MIDDLETOWN, Conn. - Colby went toe-to-toe with Tufts in the NESCAC Championship and never stopped swinging, falling 20–25, 25–18, 21–25, 21–25 on November 15 in Middletown but showing the grit that defined the Mules all season. The Jumbos opened blistering hot at .429 in the first, yet Colby answered immediately with a commanding second set, tightening first contact, finding the middles in tempo, and hitting .320 with just two errors to level the match 1–1. From there it was a prizefight. In the third, the Mules out-killed Tufts 15–11, pushing rallies deep and scoring in transition, but a handful of late errors tipped the frame. Colby kept pressing in the fourth, stringing together service pressure and block touches to carve out chances, only for Tufts to escape on a few more end-game plays.

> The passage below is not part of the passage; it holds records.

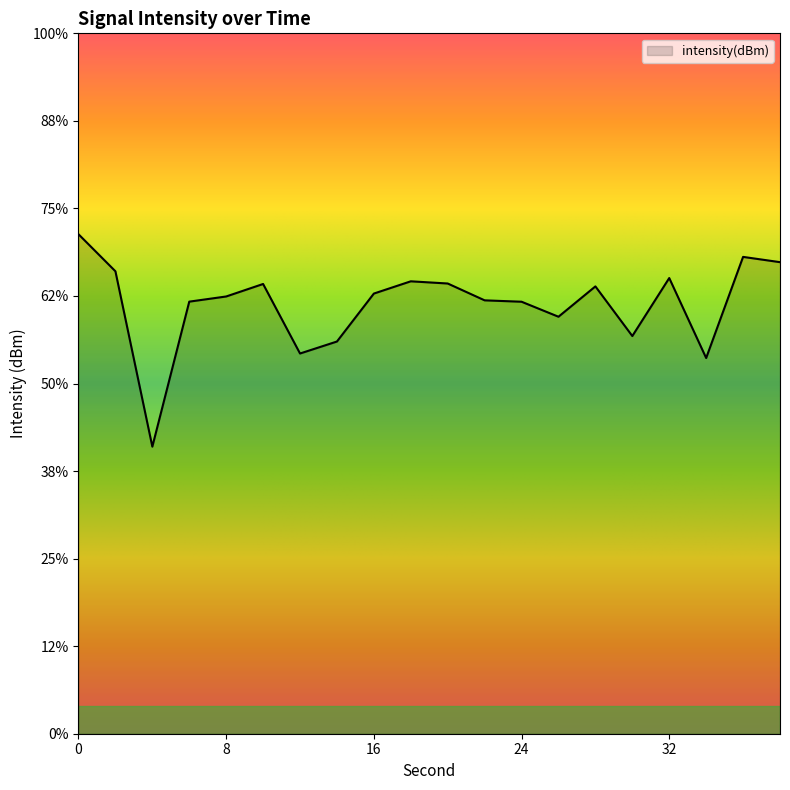

Which label corresponds to the smallest value in the chart?

4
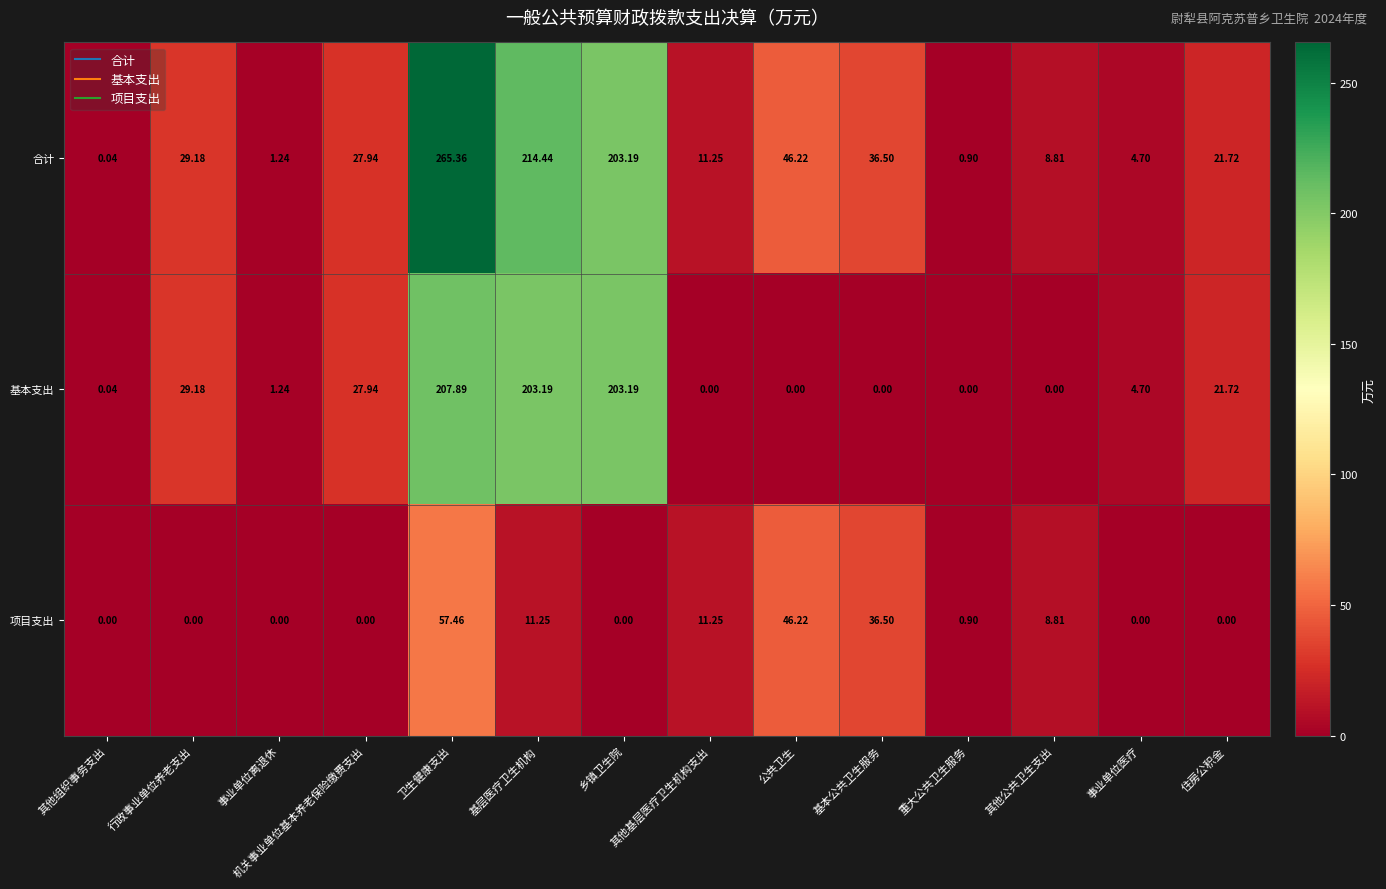

Rank the series by their average value, from highest to lowest.

合计, 基本支出, 项目支出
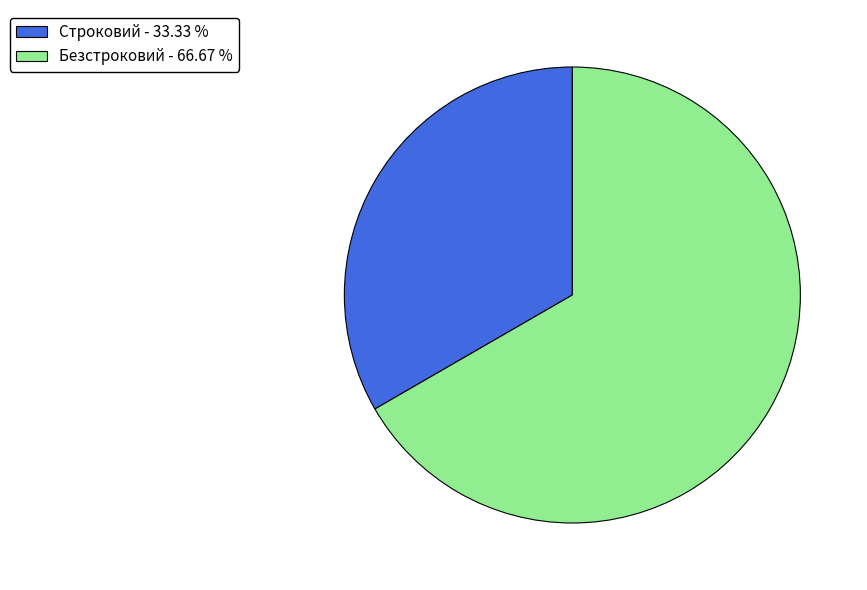

How many segments does this pie chart have?

2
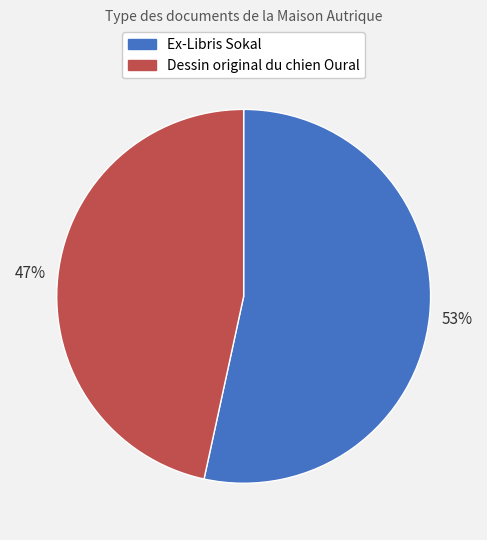

Which has a higher value, Ex-Libris Sokal or Dessin original du chien Oural?

Ex-Libris Sokal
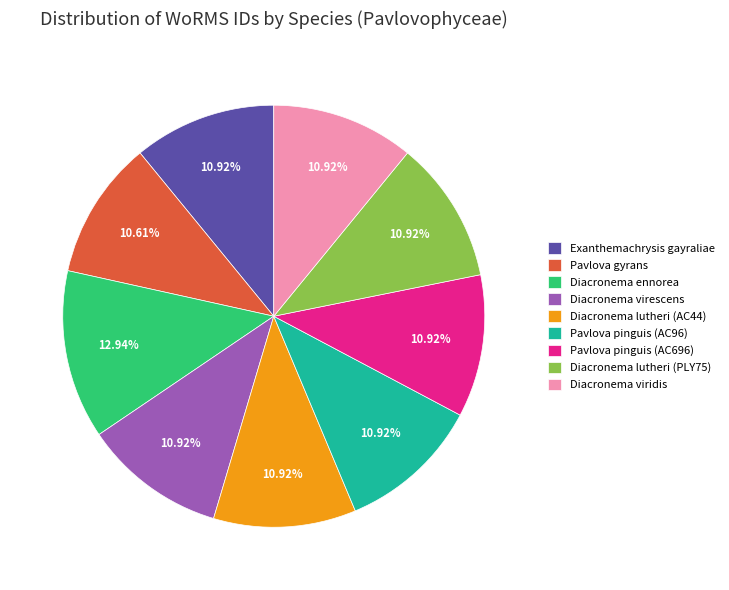

To the nearest percent, what is the difference between the largest and smallest slice percentages?

2%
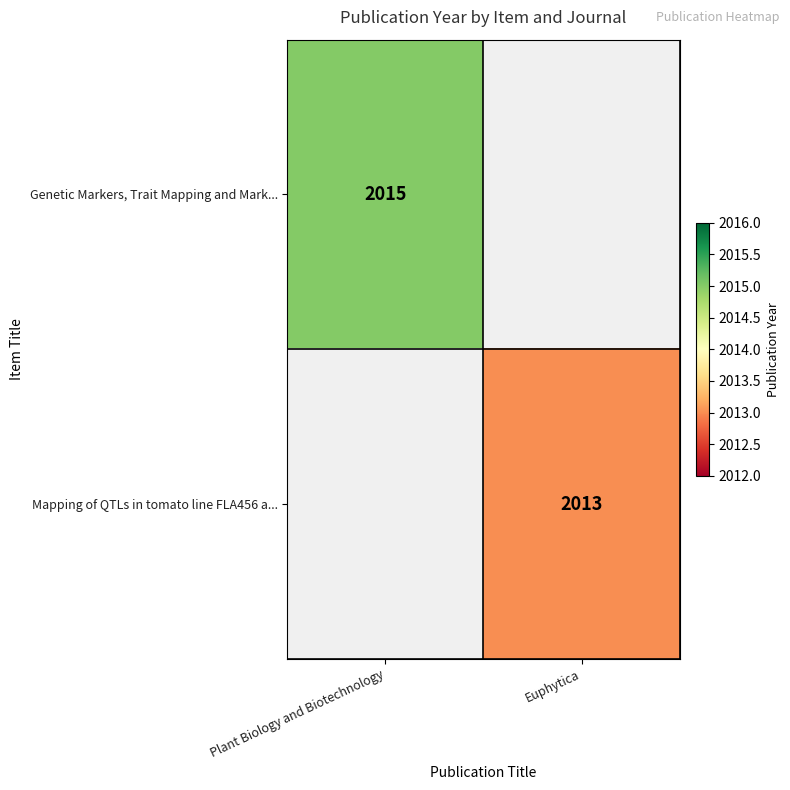

Is it true that Mapping of QTLs in tomato line FLA456 a... equals 2013 at Euphytica?

True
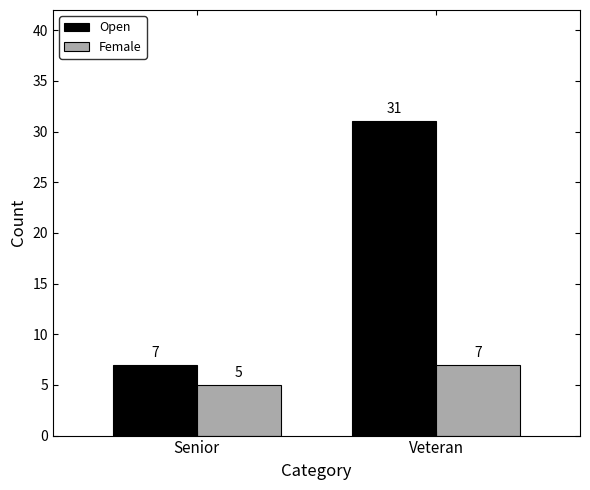

What are all the series names shown in the legend?

Open, Female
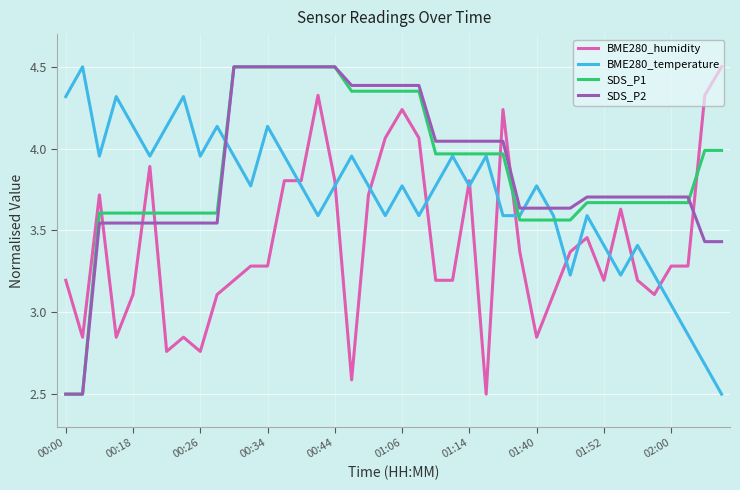

What is the minimum value shown in the chart?

2.5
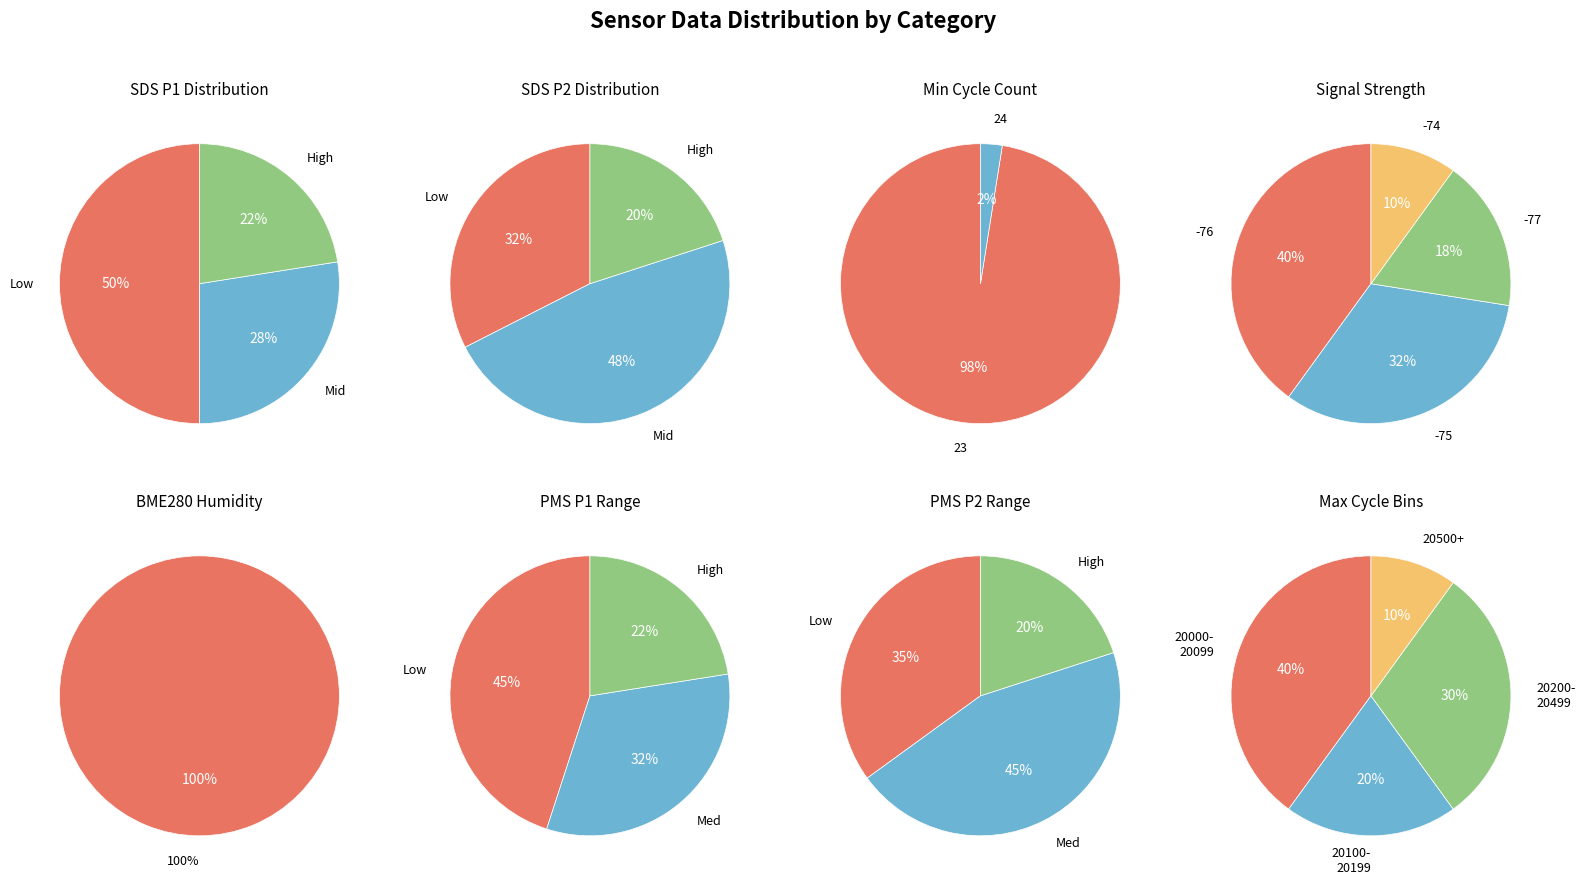

Does any single category account for the majority?

No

The competitiveness shows in the totals. Colby finished with more kills on the night, 52–50, and matched Tufts swing for swing through long defensive sequences, but the Jumbos' lower error rate proved the difference (.225 to .160). The Mules' response after the first set—flipping serve-receive, turning digs into points, and riding timely aces from multiple servers—captured their fight. Even as Tufts tried to run away late, Colby kept tallying sideouts, earned extra chances with disciplined block hands, and forced the Jumbos to hit through set-ending pressure rather than handing anything over. Brady Moseley paced the offense with 11 kills and added three aces and 12 digs, while Marjorie Johnson and Ingrid Zahn chipped in eight kills apiece. From the line, Moseley's three aces were matched by timely serves from Gabby Grujic and Cyanne Jones with two each. At the net, Kendall Glover led with three blocks, as Jones and Zahn added two more apiece to close seams in key rallies. The setting tandem kept Colby in rhythm as Grujic dished 21 assists and Sydney DeProfio added 16 with 10 digs—while libero Alli McKenney anchored the back row with a match-high 19 digs, reflecting the Mules' relentless defensive engine
It wasn't the ending the Mules wanted, but it was the performance of a finalist: resilient, balanced, and fearless on the biggest stage. Colby exits as NESCAC runner-up and now awaits an NCAA Division III at-large bid, confident that the same serve pressure, back-row resolve, and multi-threat offense that carried them to the title match can power a deep run on the national stage.